The Suicide Epidemic: Social, Economic or Both?
Ours is a nation in despair. U.S. suicide rates have surged to a 30-year high, and it's not just among struggling middle-aged whites. Suicides by girls age 10 to 14 have spiked over the last 18 years. And there's been a shocking surge in children 17 or under dying from self-inflicted gunshot wounds.
Since 1999, suicide rates have risen in every age group except the elderly, according to the National Center for Health Statistics. Among women 45 to 64 it jumped an astounding 63 percent. For men that age, it was up 43 percent.
In their report on rising death rates among middle-aged white Americans, Princeton economists Anne Case and Angus Deaton referred to "deaths of despair" -- early deaths caused by drugs and alcohol, as well as by suicide. They cited deteriorating job prospects and a decline in stable relationships as possible factors.
Economic stress certainly plays a part. America's suicide rate of 13 per 100,000 in 2014 was the highest since 1986. But that was much lower than during the Great Depression, when the suicide rate hit 22 per 100,000.
However, the Depression was an economic calamity unimaginable to many living today. The economic collapse produced an unemployment rate of 25 percent. The jobless rate in 2014 never reached 7 percent.
And unlike their Depression-era ancestors, Americans in 2014 had some social safety nets. They had health coverage thanks to Obamacare, disability for those who could get it, unemployment checks following layoffs and, for older people, the option of taking Social Security.
What the Depression generation had in greater abundance, though, was stronger social connections, a key to mental health. Marriages were tighter and connections to community stronger. As an elderly relative who remembers those years told me, "Things were tough, but we had each other."
Many relationships nowadays are online presences that poorly replace physical company. Researchers are tying a pandemic of loneliness to heavy use of Facebook, Snapchat and other social media.
"It's social media, so aren't people going to be socially connected?" asked Brian Primack, who co-authored a study on social media's impact at the University of Pittsburgh.
The answer seems no. People who spent more than two hours a day on social media were twice as likely to feel socially isolated as those who spent less time on the sites, his study found. (Of course, lonely people may gravitate to social media in the first place.)

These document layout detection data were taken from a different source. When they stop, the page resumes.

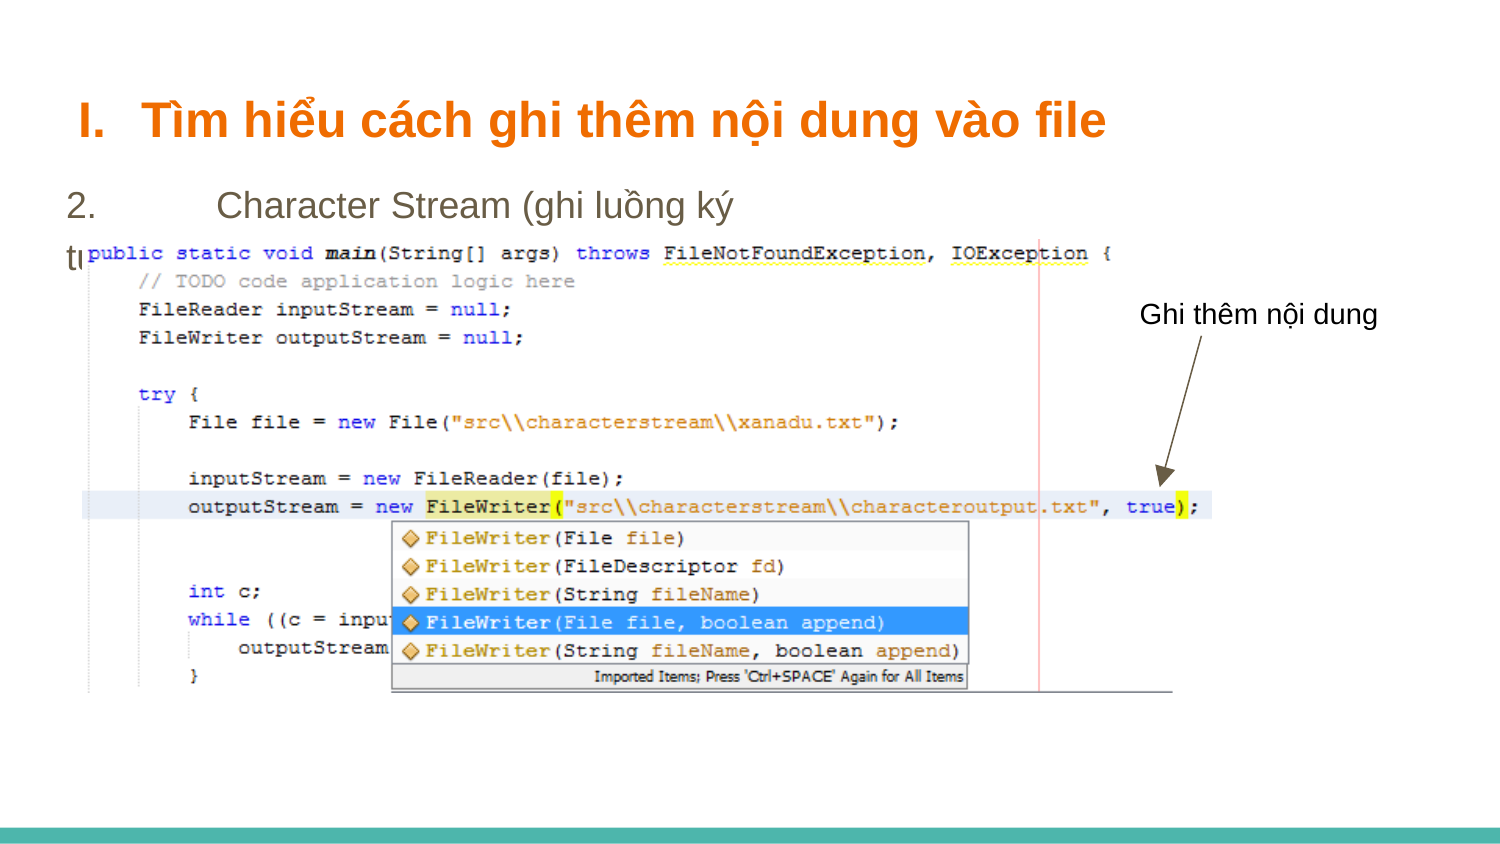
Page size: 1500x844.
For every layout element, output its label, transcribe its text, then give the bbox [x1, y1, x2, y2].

title Tìm hiểu cách ghi thêm nội dung vào file [51, 72, 1449, 189]
list 2. Character Stream (ghi luồng ký tự) [51, 159, 759, 240]
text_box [1159, 335, 1202, 488]
text_box Ghi thêm nội dung [1218, 280, 1419, 355]
picture [81, 238, 1212, 693]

Recall that grotesque story of a teenage girl who egged a depressed boy to commit suicide via text messages and cellphone. Michelle Carter, then 17, had repeatedly texted 18-year-old Conrad Roy III to kill himself.
Roy finally drove a truck to a Kmart parking lot in Taunton, Massachusetts, and sat in the cab as deadly fumes poured in. At one point, Roy seemed to have changed his mind and stepped out. But Carter, speaking to him on the phone, told him to get back in. He did and died.
Carter's apparent lack of conscience so alarmed the judge that he found her guilty of involuntary manslaughter. Many legal minds condemned the verdict for redefining criminal responsibility. Carter's only "weapon" was words.
"Will the next case be a Facebook posting in which someone is encouraged to commit a crime?" asked Harvard Law professor Nancy Gertner.
We ask a different question. Would Carter have continued her cruel manipulation had she been face-to-face with Roy? Doing this through text messages may have made it seem less real to her.
Americans can find solace in physical interaction. We can meet a friend for coffee and an honest conversation with none of that social media showboating. There is great comfort in knowing we have each other.